Study after study shows that children benefit when their parents are married. Ah, say the sceptics, is that because they’re married, or it is because married couples usually have more money and better parenting skills? Share those same benefits with other family forms and all will be well.

Sweden provides a sort of controlled experiment for this point of view. Sweden has pushed the welfare state to its outer limits and has done more than any other society to eradicate poverty and its effects. But there still remains a big difference in Sweden between child outcomes for children raised by single parents and married parents as the tables below show. (They are taken from this article at the Institute for Family Studies.)

The article goes on:

Another study of the entire population of Swedish children found that Swedish children from single-parent families were about twice as likely to have psychological problems, attempt suicide, or struggle with substance abuse, compared to their peers from two-parent families, even after controlling for socioeconomic differences and parents’ history of psychological problems (see figure below).

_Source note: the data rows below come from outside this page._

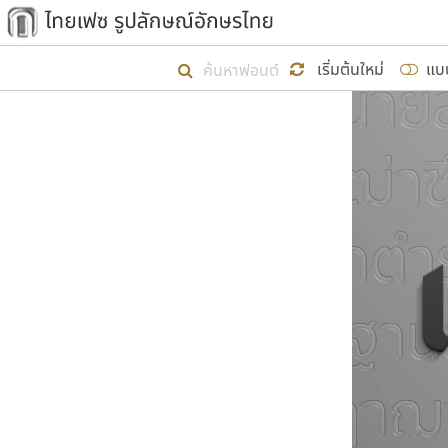
เริ่ม ไทยเฟซ นี้ขึ้นมา
เริ่มต้นใหม่
แบ
เป้าหมายที่ยังคงดำเนินไปอยู่ คือกา
ไม่ต่ำกว่า ๔๐๐ ฟอนต์ในระบบ หวังว่า 
ผู้อ
คุณแ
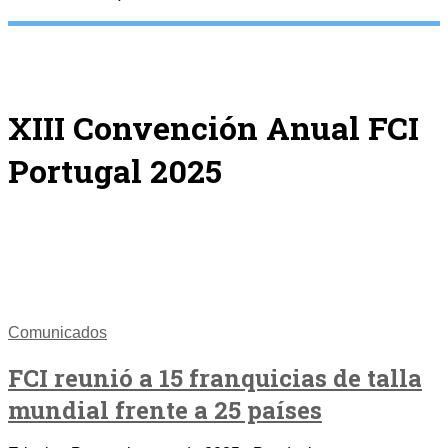
XIII Convención Anual FCI
Portugal 2025
Comunicados
FCI reunió a 15 franquicias de talla
mundial frente a 25 países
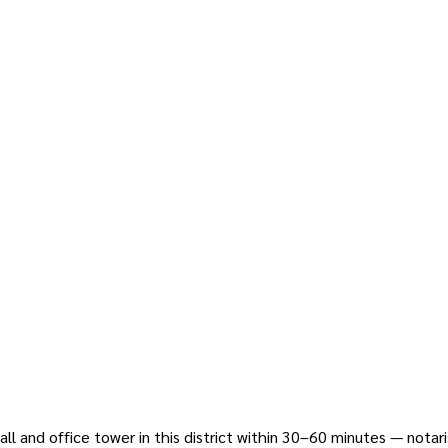
l and office tower in this district within 30–60 minutes — notari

Finally, even in Sweden, marriage is the best ticket to the kind of stable, two-parent family that optimizes children’s odds of thriving. In fact, children born to married parents are 44 percent less likely to see their parents break up than are children born to cohabiting parents in this Scandinavian country. 

The differences are startling and need little elaboration.

Suffice it to say that no amount of income redistribution (and some redistribution is absolutely necessary) can overcome the advantages that having a married mother and father typically confers on children.

The reluctance of many policy-makers and academics to acknowledge this, and their eagerness to explain away the marriage effect is extremely unhelpful, to put it mildly. And it is unhelpful to children above all else.

The fact remains the marriage is the most pro-child of all social institutions because it, better than anything else, commits fathers to their children and to the mothers of their children and the children benefit from this.